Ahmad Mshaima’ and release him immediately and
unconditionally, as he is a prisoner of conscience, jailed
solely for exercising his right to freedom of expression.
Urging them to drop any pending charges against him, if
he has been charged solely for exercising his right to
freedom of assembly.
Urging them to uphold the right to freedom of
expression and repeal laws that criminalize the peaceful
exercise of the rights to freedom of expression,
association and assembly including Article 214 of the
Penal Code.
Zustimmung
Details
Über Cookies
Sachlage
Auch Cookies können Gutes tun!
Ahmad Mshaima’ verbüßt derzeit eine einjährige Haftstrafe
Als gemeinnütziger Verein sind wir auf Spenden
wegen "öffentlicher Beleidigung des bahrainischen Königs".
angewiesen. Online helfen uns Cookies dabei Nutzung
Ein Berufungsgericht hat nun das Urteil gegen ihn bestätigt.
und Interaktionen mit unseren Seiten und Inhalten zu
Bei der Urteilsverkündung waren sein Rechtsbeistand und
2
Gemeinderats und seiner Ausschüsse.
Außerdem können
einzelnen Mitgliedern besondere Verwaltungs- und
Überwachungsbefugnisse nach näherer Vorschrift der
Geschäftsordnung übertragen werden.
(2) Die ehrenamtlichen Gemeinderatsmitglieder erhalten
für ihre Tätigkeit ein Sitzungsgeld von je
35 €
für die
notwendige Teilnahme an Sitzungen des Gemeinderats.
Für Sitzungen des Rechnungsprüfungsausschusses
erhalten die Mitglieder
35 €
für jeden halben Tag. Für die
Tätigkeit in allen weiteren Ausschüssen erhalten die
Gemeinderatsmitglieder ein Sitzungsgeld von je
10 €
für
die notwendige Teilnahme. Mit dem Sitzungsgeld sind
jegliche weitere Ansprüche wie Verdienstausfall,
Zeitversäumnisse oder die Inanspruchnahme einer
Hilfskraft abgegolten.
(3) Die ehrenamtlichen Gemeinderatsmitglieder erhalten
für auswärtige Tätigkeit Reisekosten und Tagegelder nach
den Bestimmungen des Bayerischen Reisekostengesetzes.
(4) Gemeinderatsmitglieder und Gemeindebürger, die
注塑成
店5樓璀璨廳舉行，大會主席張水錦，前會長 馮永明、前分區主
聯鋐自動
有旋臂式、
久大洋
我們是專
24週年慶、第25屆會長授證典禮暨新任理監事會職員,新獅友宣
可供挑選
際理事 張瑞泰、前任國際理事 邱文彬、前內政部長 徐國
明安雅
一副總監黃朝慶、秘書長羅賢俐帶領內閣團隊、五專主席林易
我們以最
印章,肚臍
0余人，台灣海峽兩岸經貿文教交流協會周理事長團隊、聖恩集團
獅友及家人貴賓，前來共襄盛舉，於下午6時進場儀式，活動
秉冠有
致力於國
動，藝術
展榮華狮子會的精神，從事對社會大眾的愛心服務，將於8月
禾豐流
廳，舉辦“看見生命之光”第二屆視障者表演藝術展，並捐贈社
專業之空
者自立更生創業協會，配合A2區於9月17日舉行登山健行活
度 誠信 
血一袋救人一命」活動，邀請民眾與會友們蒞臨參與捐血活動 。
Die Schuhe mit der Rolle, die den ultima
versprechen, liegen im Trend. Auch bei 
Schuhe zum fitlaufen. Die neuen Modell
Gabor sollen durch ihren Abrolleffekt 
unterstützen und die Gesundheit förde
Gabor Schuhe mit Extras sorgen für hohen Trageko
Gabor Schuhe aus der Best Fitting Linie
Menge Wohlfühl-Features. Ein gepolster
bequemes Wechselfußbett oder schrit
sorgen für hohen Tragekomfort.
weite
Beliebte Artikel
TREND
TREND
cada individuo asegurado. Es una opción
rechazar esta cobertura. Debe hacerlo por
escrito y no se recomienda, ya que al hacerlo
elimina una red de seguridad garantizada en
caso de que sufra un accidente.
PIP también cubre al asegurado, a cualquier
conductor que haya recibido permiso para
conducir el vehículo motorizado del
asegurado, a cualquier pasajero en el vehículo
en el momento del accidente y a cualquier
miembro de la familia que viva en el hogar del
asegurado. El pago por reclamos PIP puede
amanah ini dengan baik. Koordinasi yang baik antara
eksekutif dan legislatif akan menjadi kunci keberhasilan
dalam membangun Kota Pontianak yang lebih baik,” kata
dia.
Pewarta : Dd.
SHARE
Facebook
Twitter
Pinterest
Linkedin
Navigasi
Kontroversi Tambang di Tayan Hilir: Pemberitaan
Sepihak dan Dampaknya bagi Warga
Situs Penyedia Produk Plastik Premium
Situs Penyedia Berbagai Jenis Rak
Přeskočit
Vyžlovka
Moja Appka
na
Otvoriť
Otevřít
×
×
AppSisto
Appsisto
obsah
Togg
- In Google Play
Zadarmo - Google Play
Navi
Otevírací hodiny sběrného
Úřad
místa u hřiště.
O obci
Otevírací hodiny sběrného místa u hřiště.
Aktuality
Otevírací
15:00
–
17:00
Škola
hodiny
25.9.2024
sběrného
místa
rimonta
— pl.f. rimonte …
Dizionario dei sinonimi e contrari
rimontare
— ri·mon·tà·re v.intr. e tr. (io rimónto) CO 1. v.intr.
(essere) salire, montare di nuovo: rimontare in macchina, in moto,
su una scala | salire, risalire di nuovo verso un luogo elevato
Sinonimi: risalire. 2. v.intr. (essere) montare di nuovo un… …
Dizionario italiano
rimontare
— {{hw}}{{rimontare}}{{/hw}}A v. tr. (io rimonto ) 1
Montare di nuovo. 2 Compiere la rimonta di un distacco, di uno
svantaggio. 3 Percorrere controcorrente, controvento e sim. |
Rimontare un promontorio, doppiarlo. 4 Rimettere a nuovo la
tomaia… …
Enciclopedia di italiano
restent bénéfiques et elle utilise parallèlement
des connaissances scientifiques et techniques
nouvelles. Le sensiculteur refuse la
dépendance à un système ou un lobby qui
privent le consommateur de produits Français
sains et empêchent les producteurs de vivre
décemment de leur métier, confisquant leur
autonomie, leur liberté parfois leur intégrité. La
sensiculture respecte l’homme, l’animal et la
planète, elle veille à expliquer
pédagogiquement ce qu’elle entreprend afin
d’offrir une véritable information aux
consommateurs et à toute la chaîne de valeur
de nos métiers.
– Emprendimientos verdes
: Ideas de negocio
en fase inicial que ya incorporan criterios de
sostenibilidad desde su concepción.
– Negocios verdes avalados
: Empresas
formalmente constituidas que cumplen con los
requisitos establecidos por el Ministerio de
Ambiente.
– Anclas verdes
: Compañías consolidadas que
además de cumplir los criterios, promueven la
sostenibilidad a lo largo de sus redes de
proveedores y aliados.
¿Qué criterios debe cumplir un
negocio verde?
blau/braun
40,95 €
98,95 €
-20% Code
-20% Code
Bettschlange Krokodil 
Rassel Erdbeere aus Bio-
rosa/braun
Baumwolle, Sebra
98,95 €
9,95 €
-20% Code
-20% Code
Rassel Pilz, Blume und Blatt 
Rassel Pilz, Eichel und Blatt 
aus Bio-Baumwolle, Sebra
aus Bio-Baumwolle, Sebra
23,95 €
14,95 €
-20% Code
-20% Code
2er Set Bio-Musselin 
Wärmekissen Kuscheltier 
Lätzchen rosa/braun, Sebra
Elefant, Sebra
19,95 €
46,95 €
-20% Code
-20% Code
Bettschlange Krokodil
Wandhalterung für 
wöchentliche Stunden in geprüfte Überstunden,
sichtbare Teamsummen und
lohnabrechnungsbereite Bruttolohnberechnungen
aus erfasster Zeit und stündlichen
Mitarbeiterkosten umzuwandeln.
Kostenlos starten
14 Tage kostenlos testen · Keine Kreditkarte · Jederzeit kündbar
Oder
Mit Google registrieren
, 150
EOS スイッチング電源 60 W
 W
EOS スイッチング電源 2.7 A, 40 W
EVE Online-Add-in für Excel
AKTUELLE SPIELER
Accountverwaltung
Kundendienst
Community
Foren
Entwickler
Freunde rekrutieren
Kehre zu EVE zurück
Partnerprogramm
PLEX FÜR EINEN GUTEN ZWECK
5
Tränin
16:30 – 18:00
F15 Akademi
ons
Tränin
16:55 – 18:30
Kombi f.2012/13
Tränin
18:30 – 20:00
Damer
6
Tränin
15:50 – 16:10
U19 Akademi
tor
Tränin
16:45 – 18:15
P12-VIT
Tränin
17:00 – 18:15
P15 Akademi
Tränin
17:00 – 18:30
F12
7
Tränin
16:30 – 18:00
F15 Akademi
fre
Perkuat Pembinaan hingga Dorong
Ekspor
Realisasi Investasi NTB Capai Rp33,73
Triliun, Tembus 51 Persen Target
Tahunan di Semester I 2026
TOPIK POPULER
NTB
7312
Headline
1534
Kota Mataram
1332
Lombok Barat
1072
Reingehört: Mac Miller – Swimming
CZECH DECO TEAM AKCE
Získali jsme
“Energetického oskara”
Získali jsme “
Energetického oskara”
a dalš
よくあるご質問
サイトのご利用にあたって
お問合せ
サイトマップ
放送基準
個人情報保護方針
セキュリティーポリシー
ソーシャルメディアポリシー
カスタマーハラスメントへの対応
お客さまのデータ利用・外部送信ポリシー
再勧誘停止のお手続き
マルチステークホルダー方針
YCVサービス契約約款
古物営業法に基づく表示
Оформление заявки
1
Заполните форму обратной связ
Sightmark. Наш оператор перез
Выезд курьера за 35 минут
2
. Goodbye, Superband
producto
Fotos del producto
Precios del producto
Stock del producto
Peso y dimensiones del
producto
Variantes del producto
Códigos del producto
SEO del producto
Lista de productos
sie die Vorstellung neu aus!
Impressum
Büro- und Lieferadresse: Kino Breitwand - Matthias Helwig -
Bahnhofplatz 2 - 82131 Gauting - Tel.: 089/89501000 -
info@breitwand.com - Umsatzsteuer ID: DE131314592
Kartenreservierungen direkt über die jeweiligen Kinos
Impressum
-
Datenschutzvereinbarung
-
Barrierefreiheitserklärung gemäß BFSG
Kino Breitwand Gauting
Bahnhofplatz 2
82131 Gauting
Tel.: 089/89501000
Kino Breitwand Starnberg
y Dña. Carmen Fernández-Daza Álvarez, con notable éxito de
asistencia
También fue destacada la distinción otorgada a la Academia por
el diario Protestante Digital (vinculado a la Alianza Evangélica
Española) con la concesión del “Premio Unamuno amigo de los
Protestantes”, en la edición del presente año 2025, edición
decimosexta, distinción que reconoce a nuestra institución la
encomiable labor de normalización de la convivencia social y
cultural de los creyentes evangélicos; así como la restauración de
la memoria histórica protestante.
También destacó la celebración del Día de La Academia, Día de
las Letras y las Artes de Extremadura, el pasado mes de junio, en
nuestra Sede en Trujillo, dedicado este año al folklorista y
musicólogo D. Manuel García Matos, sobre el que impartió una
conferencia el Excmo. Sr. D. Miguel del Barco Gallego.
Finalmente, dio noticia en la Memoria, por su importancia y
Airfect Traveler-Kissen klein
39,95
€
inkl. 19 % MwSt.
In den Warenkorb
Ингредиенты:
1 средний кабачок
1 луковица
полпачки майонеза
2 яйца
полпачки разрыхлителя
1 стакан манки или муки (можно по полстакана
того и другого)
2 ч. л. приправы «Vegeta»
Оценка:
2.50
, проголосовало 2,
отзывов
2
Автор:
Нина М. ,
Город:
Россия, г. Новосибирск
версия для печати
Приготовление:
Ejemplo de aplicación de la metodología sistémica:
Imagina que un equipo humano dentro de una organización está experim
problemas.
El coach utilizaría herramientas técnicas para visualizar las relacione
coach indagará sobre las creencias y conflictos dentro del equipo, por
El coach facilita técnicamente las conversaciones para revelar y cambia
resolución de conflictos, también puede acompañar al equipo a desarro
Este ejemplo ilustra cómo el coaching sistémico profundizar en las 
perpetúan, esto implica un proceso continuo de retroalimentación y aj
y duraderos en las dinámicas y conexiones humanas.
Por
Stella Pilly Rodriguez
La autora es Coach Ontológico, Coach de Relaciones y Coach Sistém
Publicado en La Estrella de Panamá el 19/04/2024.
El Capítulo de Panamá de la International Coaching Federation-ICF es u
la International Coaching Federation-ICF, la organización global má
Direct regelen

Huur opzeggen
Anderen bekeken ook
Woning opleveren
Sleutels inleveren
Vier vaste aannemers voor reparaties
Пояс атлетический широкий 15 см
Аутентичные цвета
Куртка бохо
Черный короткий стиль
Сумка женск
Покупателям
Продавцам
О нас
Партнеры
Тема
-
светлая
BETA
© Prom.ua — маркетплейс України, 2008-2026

········

» How to complete this task
Could you put the entries' lines, from the very beginning above through the line that contains "Urging them to drop", into a JSON list of strings with one string per line and no blank lines?

» Solution to the problem
[
  "Ahmad Mshaima’ and release him immediately and",
  "unconditionally, as he is a prisoner of conscience, jailed",
  "solely for exercising his right to freedom of expression.",
  "Urging them to drop any pending charges against him, if"
]